NAFSA has found that the overall economic impact generated by international students had declined to to $38.7 billion in 2019, $1.8bn less than 2018, he added.

ACE made six requests to USCIS, including the granting of conditional approval for I-765 OPT applications and the conditional extension for STEM OPT applicants to extend their existing work authorisation if their applications have been delayed. 

The organisation also called on USCIS not to penalise applicants if they submitted applications to the wrong address because the lockbox address had suddenly changed, and asked them to coordinate with DHS’ Student and Exchange Visitor Program to ensure that SEVIS records and pending STEM OPT requests are not improperly cancelled or terminated. 

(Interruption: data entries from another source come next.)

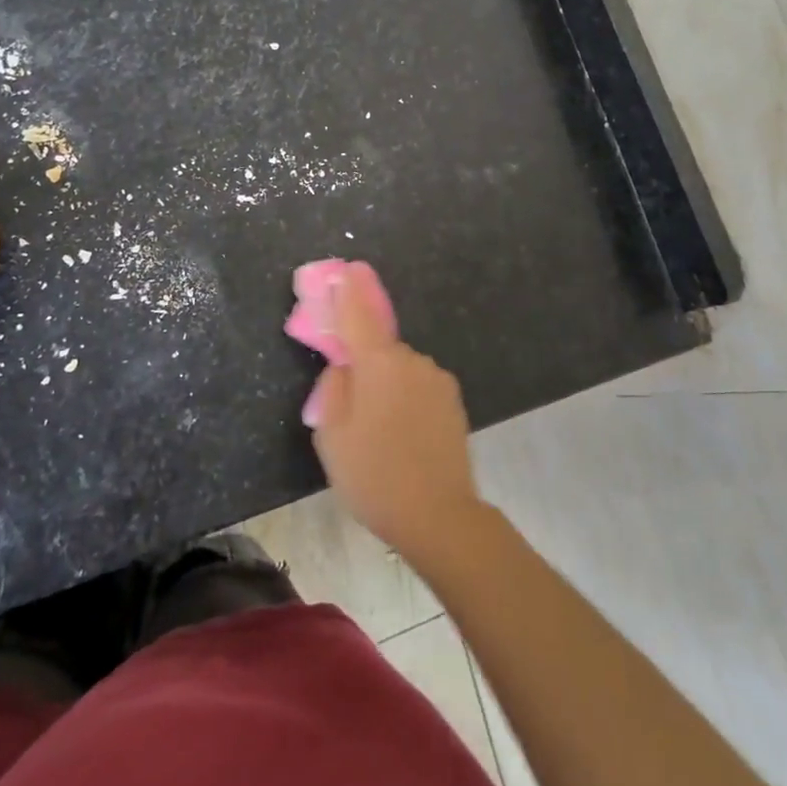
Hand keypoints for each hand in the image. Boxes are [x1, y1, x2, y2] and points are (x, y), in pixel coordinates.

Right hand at [304, 270, 483, 563]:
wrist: (439, 516)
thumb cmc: (375, 476)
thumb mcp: (332, 436)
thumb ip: (333, 388)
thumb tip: (343, 366)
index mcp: (379, 363)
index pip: (359, 314)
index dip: (349, 291)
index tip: (345, 269)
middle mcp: (412, 360)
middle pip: (379, 348)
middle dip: (364, 363)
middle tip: (351, 403)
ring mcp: (437, 379)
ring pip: (400, 370)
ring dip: (387, 385)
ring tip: (380, 431)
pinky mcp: (453, 400)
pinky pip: (419, 386)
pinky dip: (406, 399)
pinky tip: (404, 435)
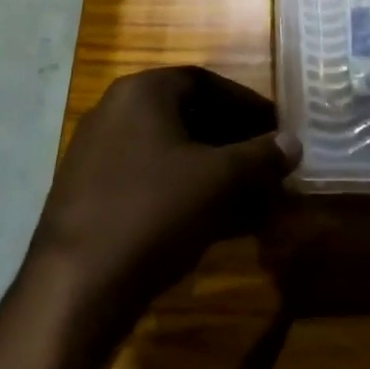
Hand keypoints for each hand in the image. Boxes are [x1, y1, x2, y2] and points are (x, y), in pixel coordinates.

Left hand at [28, 68, 299, 326]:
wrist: (76, 286)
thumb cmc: (153, 213)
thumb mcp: (218, 181)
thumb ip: (260, 157)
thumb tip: (294, 142)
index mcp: (142, 92)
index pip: (206, 82)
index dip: (247, 105)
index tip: (277, 129)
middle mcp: (116, 110)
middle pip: (188, 115)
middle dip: (233, 141)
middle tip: (267, 164)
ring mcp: (99, 152)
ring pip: (171, 151)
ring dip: (214, 170)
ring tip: (251, 198)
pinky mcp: (93, 192)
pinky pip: (151, 178)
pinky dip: (186, 191)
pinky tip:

“If an OPT or STEM OPT application is rejected, but because of receipt notice and processing delays the student is beyond regulatory filing timeframes by the time the student is made aware of the rejection, accept a refiled application that cures the deficiency, despite being outside the regulatory filing windows,” ACE’s list of requests to USCIS said. 

ACE also asked that USCIS allow applicants to submit I-765 applications up to 180 days (rather than 90 days) before the I-20 program end date (standard post-completion OPT applicants) or the expiration date of the student’s current OPT employment authorisation (STEM OPT extension applicants), given that processing time is closer to five months rather than a standard 90 days.